Dataset entries:
▼▼▼

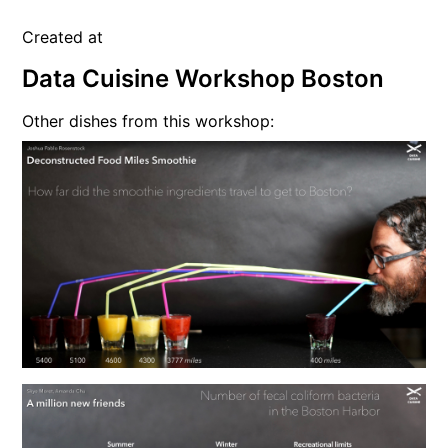
Created at
Data Cuisine Workshop Boston
Other dishes from this workshop:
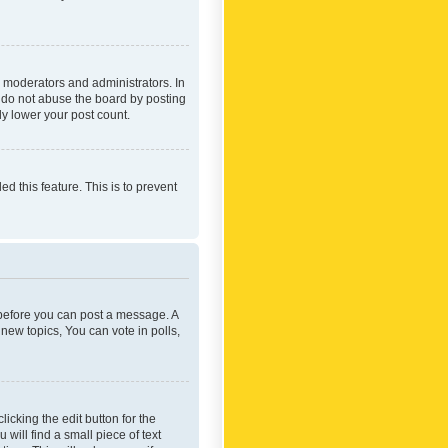
 moderators and administrators. In
e do not abuse the board by posting
ly lower your post count.
ed this feature. This is to prevent
r before you can post a message. A
new topics, You can vote in polls,
icking the edit button for the
will find a small piece of text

▲▲▲

▶ **Your task**
Write the records out in full, word for word; leave every picture behind.

▶ **Answer section**
Created at
Data Cuisine Workshop Boston
Other dishes from this workshop:
 moderators and administrators. In
e do not abuse the board by posting
ly lower your post count.
ed this feature. This is to prevent
r before you can post a message. A
new topics, You can vote in polls,
icking the edit button for the
will find a small piece of text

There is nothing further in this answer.